Records for processing
++++

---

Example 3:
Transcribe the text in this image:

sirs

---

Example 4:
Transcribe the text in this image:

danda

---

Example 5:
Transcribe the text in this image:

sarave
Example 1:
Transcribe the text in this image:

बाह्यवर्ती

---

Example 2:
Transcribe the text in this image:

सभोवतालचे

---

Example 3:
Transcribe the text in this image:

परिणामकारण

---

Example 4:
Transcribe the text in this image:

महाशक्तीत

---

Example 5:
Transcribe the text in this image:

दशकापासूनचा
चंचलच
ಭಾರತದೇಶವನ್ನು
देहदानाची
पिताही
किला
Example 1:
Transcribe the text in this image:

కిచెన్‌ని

++++

Set the data down again in full. Keep it exact.

---

Example 3:
Transcribe the text in this image:

sirs

---

Example 4:
Transcribe the text in this image:

danda

---

Example 5:
Transcribe the text in this image:

sarave
Example 1:
Transcribe the text in this image:

बाह्यवर्ती

---

Example 2:
Transcribe the text in this image:

सभोवतालचे

---

Example 3:
Transcribe the text in this image:

परिणामकारण

---

Example 4:
Transcribe the text in this image:

महाशक्तीत

---

Example 5:
Transcribe the text in this image:

दशकापासूनचा
चंचलच
ಭಾರತದೇಶವನ್ನು
देहदानाची
पिताही
किला
Example 1:
Transcribe the text in this image:

కిచెన్‌ని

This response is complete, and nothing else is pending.